# Anyone into Yanni, and his orchestra?  One of my fave perfomances



## Denise1952 (May 10, 2014)

A battle of the violins!!


----------



## SifuPhil (May 10, 2014)

I used to like him but after a while it got TOO relaxing, to the point where I began to drool and lose control of a few bodily functions.

I had to go back to AC/DC. layful:


----------



## Denise1952 (May 10, 2014)

Ok then, got a better one for you Phil, I'm betting you will like this one Off "Sailing to Philadelphia"


----------



## SifuPhil (May 10, 2014)

LOL - when I listened to it the first thing I thought was "This guy sounds just like the guy from _Dire Straits_!" 

Duh! 

I like it, but then I always liked DS anyway. Thanks for the audio thrill!
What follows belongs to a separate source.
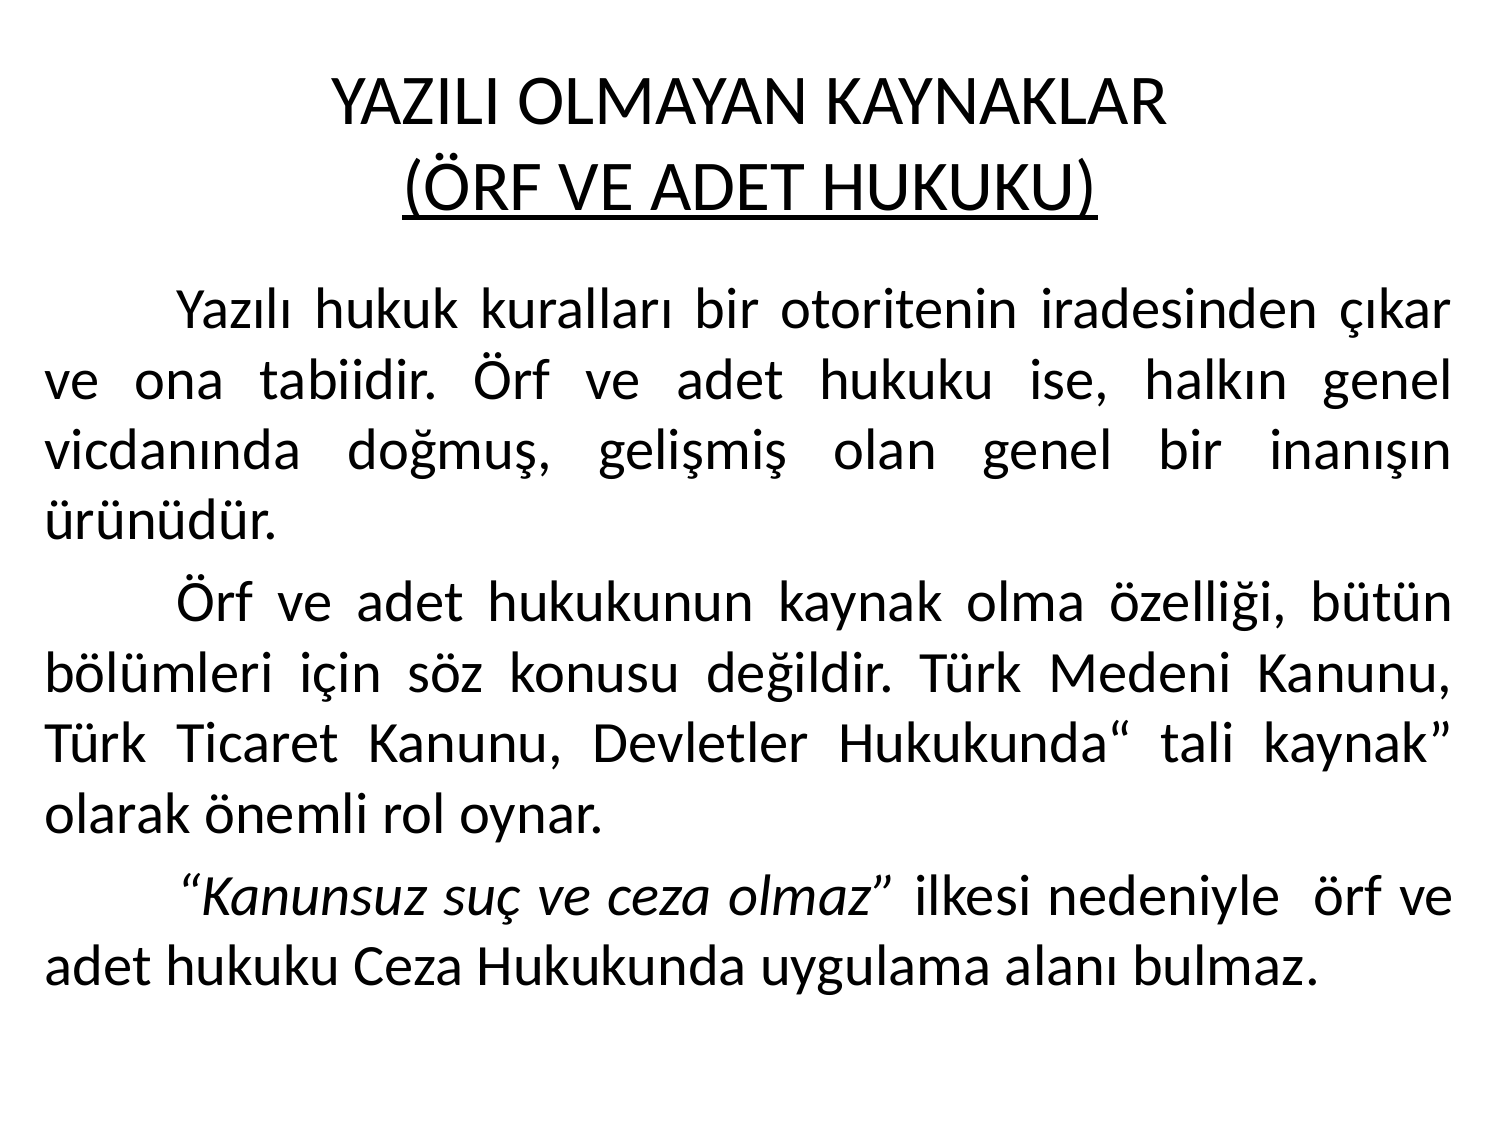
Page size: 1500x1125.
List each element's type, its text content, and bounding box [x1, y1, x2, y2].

title YAZILI OLMAYAN KAYNAKLAR (ÖRF VE ADET HUKUKU) [75, 45, 1425, 233]
list Yazılı hukuk kuralları bir otoritenin iradesinden çıkar ve ona tabiidir. Örf ve adet hukuku ise, halkın genel vicdanında doğmuş, gelişmiş olan genel bir inanışın ürünüdür. Örf ve adet hukukunun kaynak olma özelliği, bütün bölümleri için söz konusu değildir. Türk Medeni Kanunu, Türk Ticaret Kanunu, Devletler Hukukunda“ tali kaynak” olarak önemli rol oynar. “Kanunsuz suç ve ceza olmaz” ilkesi nedeniyle örf ve adet hukuku Ceza Hukukunda uygulama alanı bulmaz. [29, 262, 1471, 1005]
PS: He's been married three times as well ...


----------



## Denise1952 (May 10, 2014)

Yeah, love his voice, and love Dire Straits.  Aubrey Haines is the violinist, and nuts about the violin  So much for "3rd times a charm" for many of us peeps


----------



## Denise1952 (May 10, 2014)

Love Chris Rea too, and the artwork on this video is so good, I think anyway


----------



## Ina (May 10, 2014)

Denise, Michael is so into Yanni that he'll forego an auto race, (he will record that), and tune all the TV's to the channel that is broadcasting Yanni. He also wants to turn the audio up as loud as the TV's will allow. I enjoy him as well, just not to the degree that Michael does. :wave:


----------



## Denise1952 (May 10, 2014)

That concert at the Acropolis, I would have given anything to just once, attend a concert like that!!  That happened years ago now, but of course, Yanni is still performing


----------



## SifuPhil (May 10, 2014)

Wasn't he Barbara Streisand's boy-toy for a while?


----------



## SifuPhil (May 10, 2014)

I was crazy for Jean-Luc Ponty for a long time and still like his stuff - not on the same orchestral level as Yanni, certainly, but nicely jazzed.


----------



## Denise1952 (May 10, 2014)

Oh man, love this Phil!! I'm putting that on my MP3 for when I walk!!  That's what I've been doing today, loading up on songs I've missed listening to.  Yeah, this is way good love it, thanks for the intro!!


----------



## SifuPhil (May 10, 2014)

Ponty used to be my driving music, especially for long trips. I've got pretty much his complete discography, so if you ever want something of his give a holler.


----------



## Denise1952 (May 10, 2014)

Will do Phil, I'm looking on youtube for songs, may find more of his stuff


----------



## That Guy (May 10, 2014)




----------



## Denise1952 (May 10, 2014)

Thank you TG, I know that's been on my "bucket list" to see Yanni with boobs:goodjob:


----------